- _ASSIGNED TASK 1_
Answer these questions about the inclement weather demo below:
(a) Which website does the demo's weather data come from?
(b) How many cities does the demo choose to investigate?
(c) What "display_name" value does the Gainesville search return?
- _ASSIGNED TASK 2_
Decide whether each statement agrees with the inclement weather demo below. Answer yes or no, and quote the words that settle it.
(a) The Nominatim API is used to get the cities' coordinates.
(b) The Gainesville result gives "county" as its "addresstype".
(c) Nominatim is called a closed-source geocoding website.
- _ASSIGNED TASK 3_
From the inclement weather demo below, quote the part starting with "The data we" and going on through "and other places¹.".

- _PASSAGE FOR REVIEW_
Data Exploration Demo: Inclement Weather

Data Exploration Demo: Inclement Weather
Footnotes

We are going to explore a weather api.

The data we will look at comes from weather.gov

Lets chose five cities to investigate. We need to get the latitude and longiture of the cities. We can use the Nominatim API.

JSON: Get city information

Open-source geocoding website: Nominatim. The API can get lots of information about cities and other places¹.

Use the search API https://nominatim.org/release-docs/develop/api/Search/

We can use the UI to search https://nominatim.openstreetmap.org/ui/search.html

Gainesville, Florida

UI: https://nominatim.openstreetmap.org/ui/search.html?q=Gainesville%2C+Florida

API: https://nominatim.openstreetmap.org/search?q=Gainesville,Florida&format=json

[
  {
    "place_id": 280324401,
    "licence": "Data © OpenStreetMap contributors, ODbL 1.0. http://osm.org/copyright",
    "osm_type": "relation",
    "osm_id": 118870,
    "lat": "29.6519684",
    "lon": "-82.3249846",
    "category": "boundary",
    "type": "administrative",
    "place_rank": 16,
    "importance": 0.606121342054947,
    "addresstype": "city",
    "name": "Gainesville",
    "display_name": "Gainesville, Alachua County, Florida, United States",
    "boundingbox": [
      "29.5978621",
      "29.7783723",
      "-82.4222531",
      "-82.2223771"

- _INFORMATION SHOWN_
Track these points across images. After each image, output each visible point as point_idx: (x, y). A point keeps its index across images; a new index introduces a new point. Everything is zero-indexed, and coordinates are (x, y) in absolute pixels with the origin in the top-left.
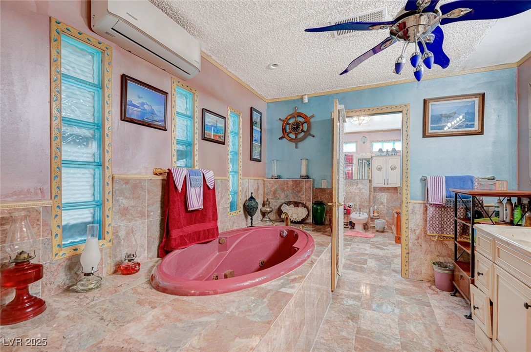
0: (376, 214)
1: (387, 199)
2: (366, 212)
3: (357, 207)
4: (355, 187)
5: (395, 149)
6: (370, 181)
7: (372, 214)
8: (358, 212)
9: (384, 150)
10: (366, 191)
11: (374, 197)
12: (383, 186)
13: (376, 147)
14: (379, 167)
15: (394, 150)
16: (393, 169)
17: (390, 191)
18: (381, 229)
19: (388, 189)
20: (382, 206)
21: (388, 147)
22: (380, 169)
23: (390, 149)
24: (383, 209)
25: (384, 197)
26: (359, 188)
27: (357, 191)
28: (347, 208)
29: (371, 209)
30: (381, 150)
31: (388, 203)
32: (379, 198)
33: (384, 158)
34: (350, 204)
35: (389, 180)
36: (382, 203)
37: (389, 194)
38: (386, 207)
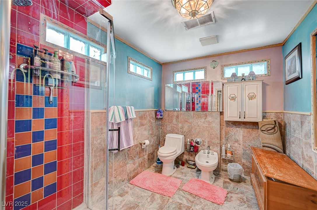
0: (229, 155)
1: (244, 137)
2: (217, 152)
3: (207, 144)
4: (203, 120)
5: (253, 72)
6: (222, 113)
7: (224, 153)
8: (207, 151)
9: (239, 74)
10: (216, 126)
11: (227, 133)
12: (238, 119)
13: (229, 72)
14: (232, 96)
15: (252, 74)
16: (251, 98)
17: (248, 126)
18: (237, 178)
19: (245, 124)
20: (236, 145)
21: (244, 70)
22: (233, 99)
23: (247, 74)
24: (239, 149)
25: (239, 133)
26: (209, 122)
27: (206, 125)
28: (194, 144)
29: (223, 148)
30: (234, 75)
31: (244, 141)
32: (233, 134)
33: (239, 85)
34: (198, 140)
35: (247, 113)
36: (237, 141)
37: (246, 130)
38: (241, 146)
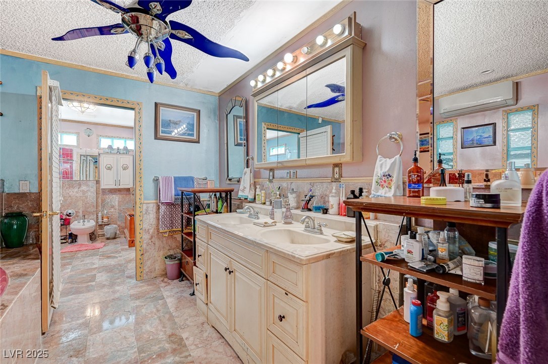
0: (105, 220)
1: (119, 202)
2: (93, 219)
3: (81, 214)
4: (76, 190)
5: (127, 147)
6: (98, 182)
7: (100, 220)
8: (82, 221)
9: (115, 147)
10: (91, 195)
11: (103, 201)
12: (114, 187)
13: (105, 143)
14: (108, 166)
15: (126, 148)
16: (125, 169)
17: (122, 193)
18: (113, 236)
19: (120, 190)
20: (112, 210)
21: (119, 144)
22: (109, 169)
23: (121, 147)
24: (114, 213)
25: (115, 199)
26: (83, 191)
27: (80, 194)
28: (64, 217)
29: (100, 214)
30: (110, 147)
31: (119, 206)
32: (109, 201)
33: (115, 156)
34: (70, 211)
35: (121, 181)
36: (113, 207)
37: (121, 196)
38: (117, 211)
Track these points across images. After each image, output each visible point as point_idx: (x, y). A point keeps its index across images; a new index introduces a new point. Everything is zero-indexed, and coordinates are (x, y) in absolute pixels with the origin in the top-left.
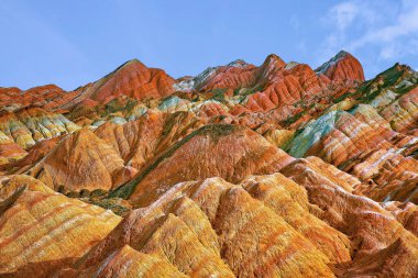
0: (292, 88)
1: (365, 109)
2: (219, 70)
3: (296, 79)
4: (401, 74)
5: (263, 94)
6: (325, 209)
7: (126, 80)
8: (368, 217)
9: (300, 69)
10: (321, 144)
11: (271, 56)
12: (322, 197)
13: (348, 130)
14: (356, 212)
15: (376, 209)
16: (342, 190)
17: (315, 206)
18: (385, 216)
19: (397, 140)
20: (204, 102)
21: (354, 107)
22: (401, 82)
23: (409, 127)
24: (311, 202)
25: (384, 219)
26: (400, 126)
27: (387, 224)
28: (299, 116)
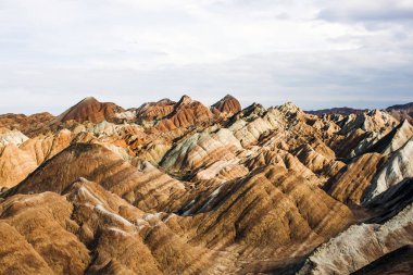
1: (224, 131)
2: (152, 104)
3: (192, 111)
4: (254, 109)
5: (170, 120)
6: (81, 225)
7: (84, 109)
9: (196, 104)
10: (186, 156)
12: (81, 214)
13: (205, 146)
14: (104, 228)
15: (121, 225)
16: (100, 207)
17: (73, 222)
18: (124, 233)
19: (239, 153)
20: (126, 125)
21: (217, 130)
22: (252, 115)
23: (252, 144)
24: (72, 218)
25: (121, 235)
26: (246, 143)
27: (122, 239)
28: (185, 135)
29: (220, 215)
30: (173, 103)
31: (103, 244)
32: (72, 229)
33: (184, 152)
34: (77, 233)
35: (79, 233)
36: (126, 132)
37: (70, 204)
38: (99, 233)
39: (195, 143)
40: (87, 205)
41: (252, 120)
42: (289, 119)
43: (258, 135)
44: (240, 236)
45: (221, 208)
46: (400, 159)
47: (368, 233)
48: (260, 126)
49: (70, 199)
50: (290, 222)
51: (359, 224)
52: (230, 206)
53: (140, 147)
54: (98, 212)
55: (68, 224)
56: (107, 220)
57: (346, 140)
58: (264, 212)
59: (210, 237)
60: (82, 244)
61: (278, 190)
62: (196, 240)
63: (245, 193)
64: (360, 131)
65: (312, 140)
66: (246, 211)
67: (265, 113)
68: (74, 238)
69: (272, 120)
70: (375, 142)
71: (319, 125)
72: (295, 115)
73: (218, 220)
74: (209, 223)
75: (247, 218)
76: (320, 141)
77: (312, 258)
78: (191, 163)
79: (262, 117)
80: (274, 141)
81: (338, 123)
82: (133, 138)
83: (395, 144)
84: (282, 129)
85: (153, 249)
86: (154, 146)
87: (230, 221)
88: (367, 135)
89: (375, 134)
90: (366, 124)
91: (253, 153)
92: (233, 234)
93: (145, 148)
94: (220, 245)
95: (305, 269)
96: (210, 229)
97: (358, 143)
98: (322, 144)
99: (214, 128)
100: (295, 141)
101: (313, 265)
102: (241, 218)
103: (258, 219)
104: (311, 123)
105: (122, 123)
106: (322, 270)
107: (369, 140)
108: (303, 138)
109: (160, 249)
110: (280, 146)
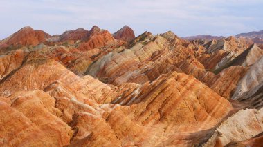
0: (100, 41)
1: (128, 51)
2: (71, 32)
3: (102, 37)
4: (146, 36)
5: (86, 43)
6: (63, 111)
7: (23, 36)
8: (84, 116)
9: (105, 32)
11: (94, 27)
12: (62, 104)
13: (117, 61)
14: (79, 113)
15: (90, 111)
16: (74, 99)
17: (57, 110)
18: (93, 115)
19: (139, 66)
20: (56, 46)
21: (123, 51)
22: (146, 40)
23: (147, 60)
24: (56, 107)
25: (92, 117)
26: (143, 59)
27: (93, 120)
28: (100, 54)
29: (149, 105)
30: (86, 32)
31: (81, 123)
32: (57, 114)
33: (103, 65)
34: (60, 116)
35: (63, 116)
36: (57, 52)
37: (53, 98)
38: (76, 116)
39: (110, 59)
40: (65, 98)
41: (146, 43)
42: (170, 43)
43: (151, 54)
44: (162, 118)
45: (149, 100)
46: (256, 69)
47: (251, 116)
48: (153, 48)
49: (52, 94)
50: (194, 109)
51: (245, 109)
52: (155, 99)
53: (70, 62)
54: (73, 103)
55: (54, 111)
56: (79, 107)
57: (212, 57)
58: (176, 102)
59: (144, 118)
60: (65, 124)
61: (184, 89)
62: (136, 119)
63: (163, 90)
64: (221, 52)
65: (189, 57)
66: (166, 102)
67: (154, 39)
68: (60, 120)
69: (160, 43)
70: (232, 59)
71: (191, 47)
72: (174, 40)
73: (148, 108)
74: (141, 110)
75: (167, 106)
76: (193, 57)
77: (219, 130)
78: (107, 72)
79: (153, 41)
80: (163, 57)
81: (204, 46)
82: (64, 55)
83: (249, 60)
84: (167, 49)
85: (113, 126)
86: (80, 61)
87: (155, 108)
88: (226, 54)
89: (232, 53)
90: (225, 47)
91: (149, 65)
92: (158, 117)
93: (73, 62)
94: (150, 124)
95: (214, 136)
96: (142, 114)
97: (221, 59)
98: (196, 60)
99: (120, 49)
100: (177, 58)
101: (219, 134)
102: (162, 107)
103: (174, 105)
104: (186, 45)
105: (53, 45)
106: (225, 137)
107: (228, 57)
108: (182, 56)
109: (117, 126)
110: (167, 61)
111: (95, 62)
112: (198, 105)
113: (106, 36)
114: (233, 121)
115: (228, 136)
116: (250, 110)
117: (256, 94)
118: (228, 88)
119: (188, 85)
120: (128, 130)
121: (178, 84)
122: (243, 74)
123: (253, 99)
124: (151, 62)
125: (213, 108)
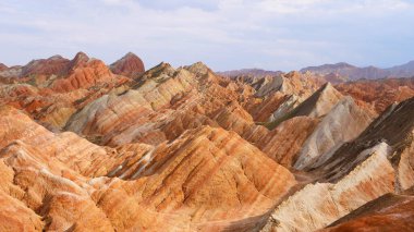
0: (89, 76)
1: (134, 93)
2: (41, 62)
3: (92, 70)
4: (163, 70)
5: (67, 80)
6: (26, 190)
8: (61, 198)
9: (96, 63)
10: (95, 120)
11: (79, 53)
12: (25, 179)
13: (116, 109)
14: (53, 193)
15: (72, 190)
16: (45, 171)
17: (17, 188)
18: (77, 196)
19: (152, 117)
20: (17, 84)
21: (126, 92)
22: (162, 76)
23: (164, 107)
24: (15, 183)
25: (75, 199)
26: (157, 106)
27: (77, 204)
28: (88, 97)
29: (166, 178)
30: (66, 61)
31: (57, 208)
32: (16, 194)
33: (93, 115)
34: (23, 198)
35: (26, 198)
36: (18, 93)
37: (10, 169)
38: (48, 199)
39: (104, 106)
40: (30, 168)
41: (163, 81)
42: (200, 81)
43: (170, 98)
44: (188, 198)
45: (166, 171)
46: (331, 122)
47: (323, 193)
48: (174, 88)
49: (9, 163)
50: (237, 184)
51: (314, 183)
52: (176, 168)
53: (39, 109)
54: (44, 177)
55: (11, 190)
56: (54, 183)
57: (264, 103)
58: (210, 173)
59: (158, 200)
60: (30, 210)
61: (222, 152)
62: (146, 202)
63: (189, 155)
64: (279, 95)
65: (229, 103)
66: (193, 173)
67: (176, 74)
68: (22, 205)
69: (184, 81)
70: (295, 106)
71: (232, 86)
72: (206, 76)
73: (165, 183)
74: (155, 187)
75: (194, 181)
76: (236, 103)
77: (274, 216)
78: (100, 127)
79: (173, 77)
80: (189, 103)
81: (252, 86)
82: (30, 99)
83: (320, 108)
84: (195, 90)
85: (109, 212)
86: (56, 109)
87: (176, 184)
88: (286, 98)
89: (295, 98)
90: (284, 87)
91: (168, 116)
92: (181, 197)
93: (44, 110)
94: (169, 208)
95: (268, 226)
96: (156, 192)
97: (278, 107)
98: (239, 108)
99: (121, 89)
100: (210, 104)
101: (275, 222)
102: (188, 181)
103: (206, 179)
104: (225, 85)
105: (12, 83)
106: (284, 227)
107: (289, 103)
108: (219, 101)
109: (116, 213)
110: (195, 109)
111: (80, 110)
112: (243, 179)
113: (98, 69)
114: (297, 202)
115: (289, 226)
116: (323, 185)
117: (331, 160)
118: (288, 150)
119: (228, 147)
120: (133, 219)
121: (212, 145)
122: (311, 128)
123: (327, 168)
124: (171, 111)
125: (266, 183)
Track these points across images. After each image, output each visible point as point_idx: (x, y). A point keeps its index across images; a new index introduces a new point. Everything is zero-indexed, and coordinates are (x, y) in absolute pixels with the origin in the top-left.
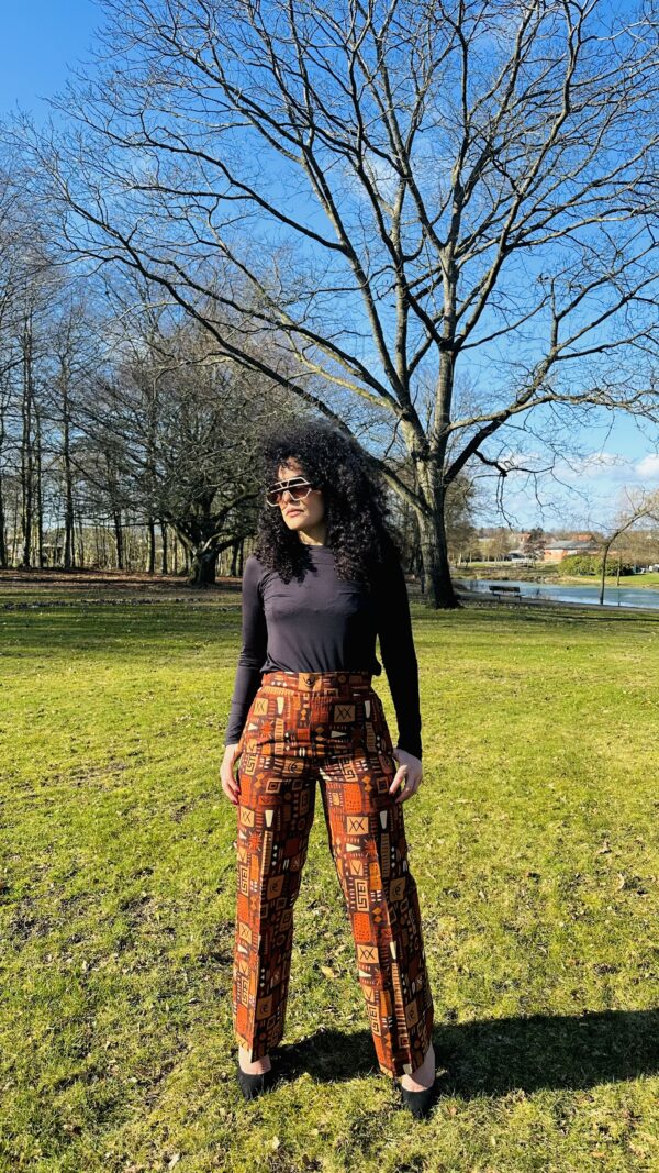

- _RESPONSE 1_
(a) weather.gov
(b) Five
(c) Gainesville, Alachua County, Florida, United States

- _RESPONSE 2_
(a) Yes: "We need to get the latitude and longiture of the cities. We can use the Nominatim API."
(b) No: "addresstype": "city"
(c) No: "Open-source geocoding website: Nominatim."

- _RESPONSE 3_
The data we will look at comes from weather.gov

Lets chose five cities to investigate. We need to get the latitude and longiture of the cities. We can use the Nominatim API.

JSON: Get city information

Open-source geocoding website: Nominatim. The API can get lots of information about cities and other places¹.